[Task goal] Hunt through the entries for the word "stomach" and copy each line in which it appears.

[Given data]
──────

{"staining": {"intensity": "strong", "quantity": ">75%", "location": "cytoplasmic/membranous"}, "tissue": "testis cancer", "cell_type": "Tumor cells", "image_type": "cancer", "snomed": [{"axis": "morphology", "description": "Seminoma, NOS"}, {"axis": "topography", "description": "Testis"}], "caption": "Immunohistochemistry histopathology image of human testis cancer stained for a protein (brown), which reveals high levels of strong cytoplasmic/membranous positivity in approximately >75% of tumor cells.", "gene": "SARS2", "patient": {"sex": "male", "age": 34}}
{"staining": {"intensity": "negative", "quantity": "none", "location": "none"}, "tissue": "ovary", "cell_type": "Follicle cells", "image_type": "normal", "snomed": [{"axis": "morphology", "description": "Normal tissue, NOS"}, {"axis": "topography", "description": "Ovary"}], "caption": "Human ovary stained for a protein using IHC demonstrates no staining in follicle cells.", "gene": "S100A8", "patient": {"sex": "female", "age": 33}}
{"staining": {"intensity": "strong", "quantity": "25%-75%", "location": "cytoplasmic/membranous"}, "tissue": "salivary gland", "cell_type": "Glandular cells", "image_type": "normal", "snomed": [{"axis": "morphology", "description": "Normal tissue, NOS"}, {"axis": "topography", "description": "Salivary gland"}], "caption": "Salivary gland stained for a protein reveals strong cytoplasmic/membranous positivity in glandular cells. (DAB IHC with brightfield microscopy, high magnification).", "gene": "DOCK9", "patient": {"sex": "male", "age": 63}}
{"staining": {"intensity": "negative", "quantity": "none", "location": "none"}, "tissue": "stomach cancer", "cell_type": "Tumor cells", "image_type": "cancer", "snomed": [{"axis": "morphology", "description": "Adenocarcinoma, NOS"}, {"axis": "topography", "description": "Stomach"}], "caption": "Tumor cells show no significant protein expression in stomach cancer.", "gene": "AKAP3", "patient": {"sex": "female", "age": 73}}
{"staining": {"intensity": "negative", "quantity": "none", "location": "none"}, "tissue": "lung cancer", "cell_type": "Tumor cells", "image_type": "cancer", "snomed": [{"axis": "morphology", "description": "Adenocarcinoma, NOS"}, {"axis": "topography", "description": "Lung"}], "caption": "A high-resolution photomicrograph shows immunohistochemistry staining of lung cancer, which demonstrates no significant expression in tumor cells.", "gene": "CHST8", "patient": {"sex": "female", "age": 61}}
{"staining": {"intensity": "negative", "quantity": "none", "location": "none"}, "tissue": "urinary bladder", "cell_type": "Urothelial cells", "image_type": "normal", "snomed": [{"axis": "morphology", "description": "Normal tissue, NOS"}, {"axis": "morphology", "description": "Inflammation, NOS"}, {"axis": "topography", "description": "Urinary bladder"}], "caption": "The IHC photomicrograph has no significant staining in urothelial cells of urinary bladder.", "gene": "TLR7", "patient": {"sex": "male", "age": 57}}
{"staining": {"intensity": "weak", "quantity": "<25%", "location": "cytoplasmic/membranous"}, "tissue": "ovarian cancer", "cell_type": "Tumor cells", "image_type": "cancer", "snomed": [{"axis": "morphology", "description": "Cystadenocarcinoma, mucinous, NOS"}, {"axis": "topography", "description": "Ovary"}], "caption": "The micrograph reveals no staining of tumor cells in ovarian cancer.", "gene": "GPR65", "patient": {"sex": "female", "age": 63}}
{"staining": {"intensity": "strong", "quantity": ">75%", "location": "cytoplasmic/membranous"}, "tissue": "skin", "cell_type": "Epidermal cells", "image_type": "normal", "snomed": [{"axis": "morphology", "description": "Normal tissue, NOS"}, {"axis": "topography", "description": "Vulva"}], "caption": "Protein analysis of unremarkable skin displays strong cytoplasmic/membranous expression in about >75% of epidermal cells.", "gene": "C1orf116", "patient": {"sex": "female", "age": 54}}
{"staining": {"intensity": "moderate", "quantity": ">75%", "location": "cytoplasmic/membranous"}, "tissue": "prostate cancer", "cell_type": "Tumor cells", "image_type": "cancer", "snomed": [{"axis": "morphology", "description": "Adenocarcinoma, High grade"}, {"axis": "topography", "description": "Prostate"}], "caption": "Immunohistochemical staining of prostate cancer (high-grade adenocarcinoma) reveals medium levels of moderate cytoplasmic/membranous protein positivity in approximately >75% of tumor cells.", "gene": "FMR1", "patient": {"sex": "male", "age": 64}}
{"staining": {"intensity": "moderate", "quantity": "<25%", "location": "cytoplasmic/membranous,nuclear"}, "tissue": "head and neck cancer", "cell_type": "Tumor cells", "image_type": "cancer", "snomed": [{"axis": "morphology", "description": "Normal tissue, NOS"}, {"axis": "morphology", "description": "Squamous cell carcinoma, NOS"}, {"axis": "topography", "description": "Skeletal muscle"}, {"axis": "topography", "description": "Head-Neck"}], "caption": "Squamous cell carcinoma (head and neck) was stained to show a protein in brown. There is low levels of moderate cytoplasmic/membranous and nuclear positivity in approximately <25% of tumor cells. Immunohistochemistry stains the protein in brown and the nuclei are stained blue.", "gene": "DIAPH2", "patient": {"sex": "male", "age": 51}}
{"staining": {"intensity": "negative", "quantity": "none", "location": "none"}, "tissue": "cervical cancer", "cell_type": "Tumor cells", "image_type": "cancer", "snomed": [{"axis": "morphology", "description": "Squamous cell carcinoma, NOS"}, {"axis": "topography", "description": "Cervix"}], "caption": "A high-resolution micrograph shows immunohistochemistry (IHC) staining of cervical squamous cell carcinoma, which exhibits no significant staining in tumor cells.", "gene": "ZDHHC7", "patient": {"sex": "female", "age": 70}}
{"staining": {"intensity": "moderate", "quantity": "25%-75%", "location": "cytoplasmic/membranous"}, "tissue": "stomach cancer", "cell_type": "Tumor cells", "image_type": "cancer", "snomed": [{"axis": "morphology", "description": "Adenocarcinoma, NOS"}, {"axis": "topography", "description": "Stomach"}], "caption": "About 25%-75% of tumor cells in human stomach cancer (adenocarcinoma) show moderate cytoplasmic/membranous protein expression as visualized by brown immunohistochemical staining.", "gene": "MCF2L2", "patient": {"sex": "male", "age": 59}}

──────

[Problem solution]
{"staining": {"intensity": "negative", "quantity": "none", "location": "none"}, "tissue": "stomach cancer", "cell_type": "Tumor cells", "image_type": "cancer", "snomed": [{"axis": "morphology", "description": "Adenocarcinoma, NOS"}, {"axis": "topography", "description": "Stomach"}], "caption": "Tumor cells show no significant protein expression in stomach cancer.", "gene": "AKAP3", "patient": {"sex": "female", "age": 73}}
{"staining": {"intensity": "moderate", "quantity": "25%-75%", "location": "cytoplasmic/membranous"}, "tissue": "stomach cancer", "cell_type": "Tumor cells", "image_type": "cancer", "snomed": [{"axis": "morphology", "description": "Adenocarcinoma, NOS"}, {"axis": "topography", "description": "Stomach"}], "caption": "About 25%-75% of tumor cells in human stomach cancer (adenocarcinoma) show moderate cytoplasmic/membranous protein expression as visualized by brown immunohistochemical staining.", "gene": "MCF2L2", "patient": {"sex": "male", "age": 59}}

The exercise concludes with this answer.